La Direzione infatti parla di: “…esternalizzazione di servizi a privati, convenzionamento con altre strutture  del territorio per l’ottenimento di economie di scala, trasformazione in fondazione, creazione di società in  house per la gestione dei servizi…”. “Sian passati da una semplice riorganizzazione dei turni di lavoro – constatano i sindacati -, alla totale modifica della governance, della natura giuridica di un Ente e della modifica dei rapporti contrattuali dei  Lavoratori, questione questa che anche sul piano di rientro, anche se in valutazione, rimane come un macigno  sulla testa e spalle di chi vi lavora”. 

“Hanno accusato i Lavoratori e le loro rappresentanze di mancanza di disponibilità e proposte su quale matrice di orario applicare, per la quale ancora oggi non abbiamo capito né il motivo né tanto meno come questa avrebbe determinato la riduzione delle ore e perciò dei costi, questione alla quale né Direzione, né CdA e né  Comune ci ha mai risposto e nemmeno nella relazione se ne trova traccia chiara, mentre il problema vero era piano di rientro per evitare il peggio, che stiamo valutando e sul quale chiederemo confronto”. 

“In merito poi al ruolo dell’Amministrazione Comunale -continuano – speriamo che, diversamente da quanto è avvenuto nell’ultimo incontro, vi sia un ruolo attivo nelle scelte che si dovranno necessariamente fare e non semplicemente fare da “conciliatori” su una situazione, quella degli orari di lavoro.  
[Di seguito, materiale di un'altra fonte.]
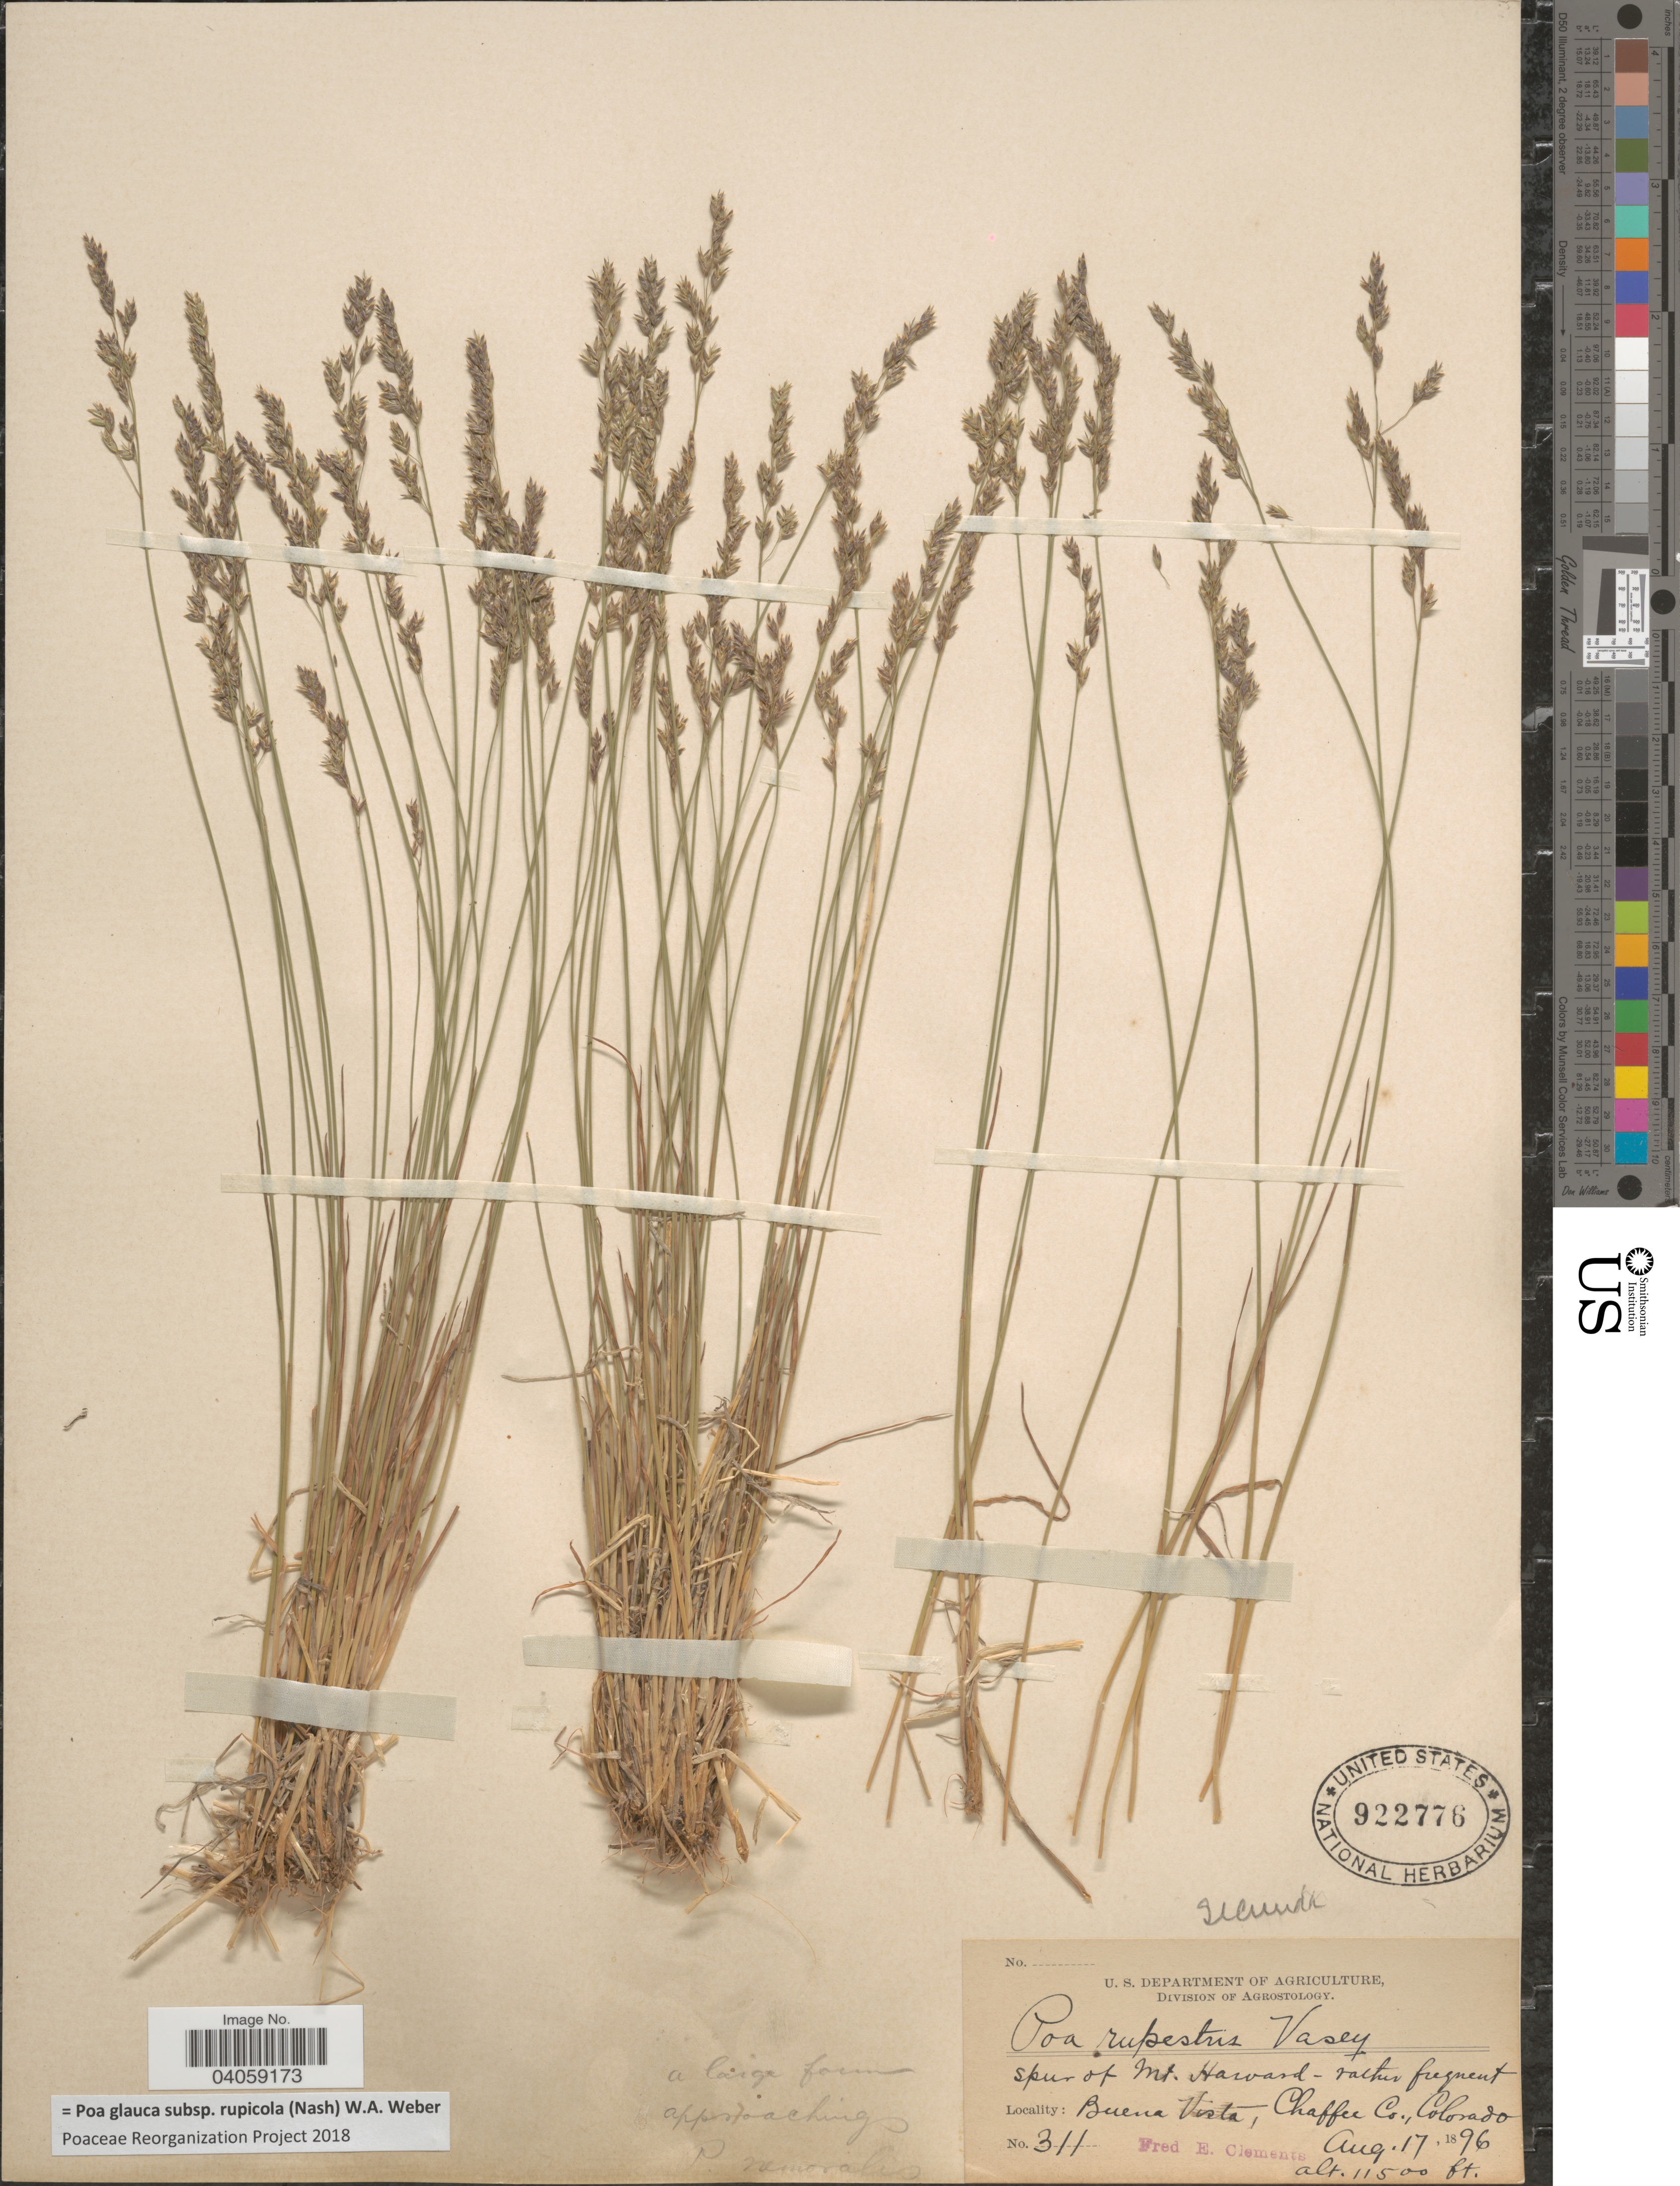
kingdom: Plantae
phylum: Tracheophyta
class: Liliopsida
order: Poales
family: Poaceae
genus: Poa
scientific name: Poa glauca subsp. rupicola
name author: (Nash) W.A. Weber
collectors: F. E. Clements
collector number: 311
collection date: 1896-08-17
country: United States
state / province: Colorado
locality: Spur of Mt. Harvard. Buena Vista, Chaffee Co.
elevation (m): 3505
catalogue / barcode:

“Crediamo – aggiungono i sindacati – sia anche necessario, contestualmente alla presentazione e confronto sul Piano di Rientro, un momento di approfondimento della relazione del Direttore dove i punti di discussione e di chiarimento sono molti e importanti, per poi aprire una vera discussione sulle scelte da fare nel prossimo futuro. 

“Da parte nostra diventa obbligo, stante la situazione rappresentata dal Direttore e dal CdA, proporre ai Lavoratori di portare anche il CSA di Adria sul tavolo della Prefettura. 

E concludono: “Riteniamo necessario affrontare con forza e con la più grande partecipazione e confronto un tema che, da quello che abbiamo letto, rischia di diventare una sconfitta per tutta Adria e il basso Polesine”.